### Passage
ASC De Volewijckers is a Dutch football club that plays in the Vierde Klasse. It is a continuation of ASV–DWV and AVV De Volewijckers.

History

ASV–DWV 

ASV-DWV or Door Wilskracht Verkregen was founded on 12 May 1912 in present-day Amsterdam-Noord. Its home ground was Sportpark Elzenhagen.

ASV-DWV was promoted to first class, the highest amateur football level in the 1913–14 season. As a result of a flood disaster in 1916, the entire accommodation was destroyed.  In 1921 the club started again but now in the third class of the Dutch soccer association (KNVB). In the years 1935, '36 and '37 the club promoted from the third class and second class to the first class again. In the season 1947–48 the club made it to the finals of the 'KNVB' cup, but lost after penalties to F.C. Wageningen

It won the Arol Cup in the season 1959–60.

In the 1954 season 1954 the club chose to remain as an amateur team. It also decided to expand to include additional sports including basketball and volleyball. It decided not to merge with De Volewijckers.

In 1975–76 DWV was promoted from second class to the main class. Two seasons later, the season 1977–78, therefore they were able to participate in the KNVB Amateur Cup.

### Record set
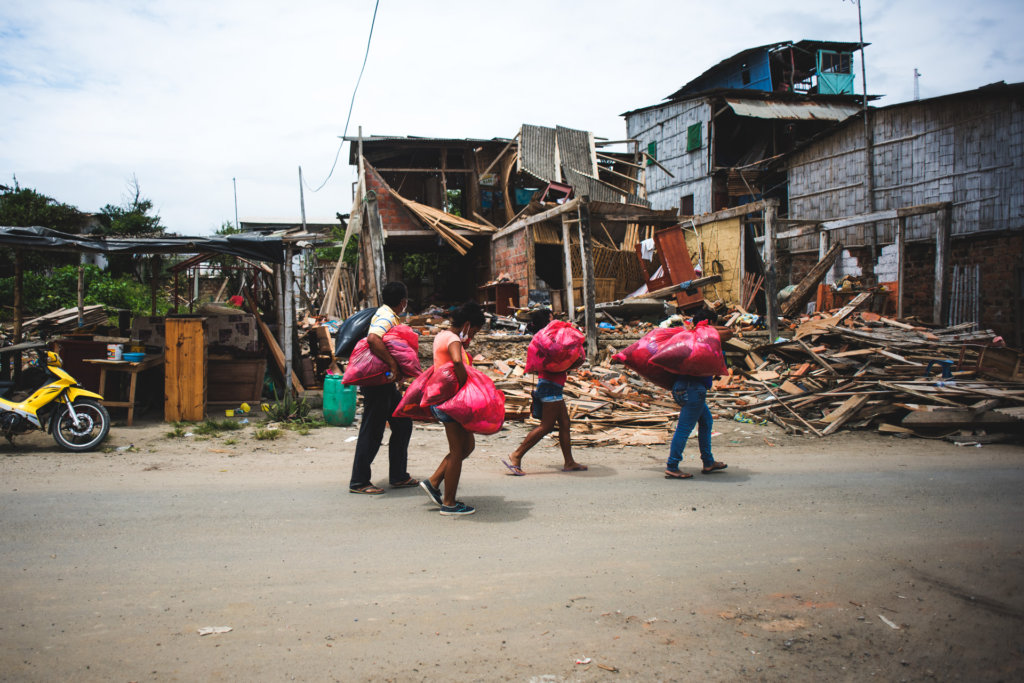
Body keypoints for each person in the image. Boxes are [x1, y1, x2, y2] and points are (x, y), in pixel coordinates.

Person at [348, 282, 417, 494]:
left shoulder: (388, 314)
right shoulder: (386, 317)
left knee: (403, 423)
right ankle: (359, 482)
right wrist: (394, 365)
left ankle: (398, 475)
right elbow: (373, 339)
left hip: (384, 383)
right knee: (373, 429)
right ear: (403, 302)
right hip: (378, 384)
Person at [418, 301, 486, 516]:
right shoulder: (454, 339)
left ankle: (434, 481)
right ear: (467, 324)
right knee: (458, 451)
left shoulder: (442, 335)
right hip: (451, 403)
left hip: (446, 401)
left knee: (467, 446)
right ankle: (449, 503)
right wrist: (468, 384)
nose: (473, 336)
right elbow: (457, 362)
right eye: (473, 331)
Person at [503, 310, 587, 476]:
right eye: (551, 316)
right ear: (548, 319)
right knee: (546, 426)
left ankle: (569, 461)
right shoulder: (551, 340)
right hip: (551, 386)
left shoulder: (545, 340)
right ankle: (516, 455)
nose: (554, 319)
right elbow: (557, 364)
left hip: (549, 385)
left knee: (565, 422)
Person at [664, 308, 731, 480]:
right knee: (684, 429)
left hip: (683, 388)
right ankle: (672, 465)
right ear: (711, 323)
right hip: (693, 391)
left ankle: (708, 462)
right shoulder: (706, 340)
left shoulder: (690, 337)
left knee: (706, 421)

### Prompt
In the passage on ASC De Volewijckers, write out word for word the span that opens with "ASC De Volewijckers" and ends after "the season 1959–60.".

### Written reply
ASC De Volewijckers is a Dutch football club that plays in the Vierde Klasse. It is a continuation of ASV–DWV and AVV De Volewijckers.

History

ASV–DWV 

ASV-DWV or Door Wilskracht Verkregen was founded on 12 May 1912 in present-day Amsterdam-Noord. Its home ground was Sportpark Elzenhagen.

ASV-DWV was promoted to first class, the highest amateur football level in the 1913–14 season. As a result of a flood disaster in 1916, the entire accommodation was destroyed.  In 1921 the club started again but now in the third class of the Dutch soccer association (KNVB). In the years 1935, '36 and '37 the club promoted from the third class and second class to the first class again. In the season 1947–48 the club made it to the finals of the 'KNVB' cup, but lost after penalties to F.C. Wageningen

It won the Arol Cup in the season 1959–60.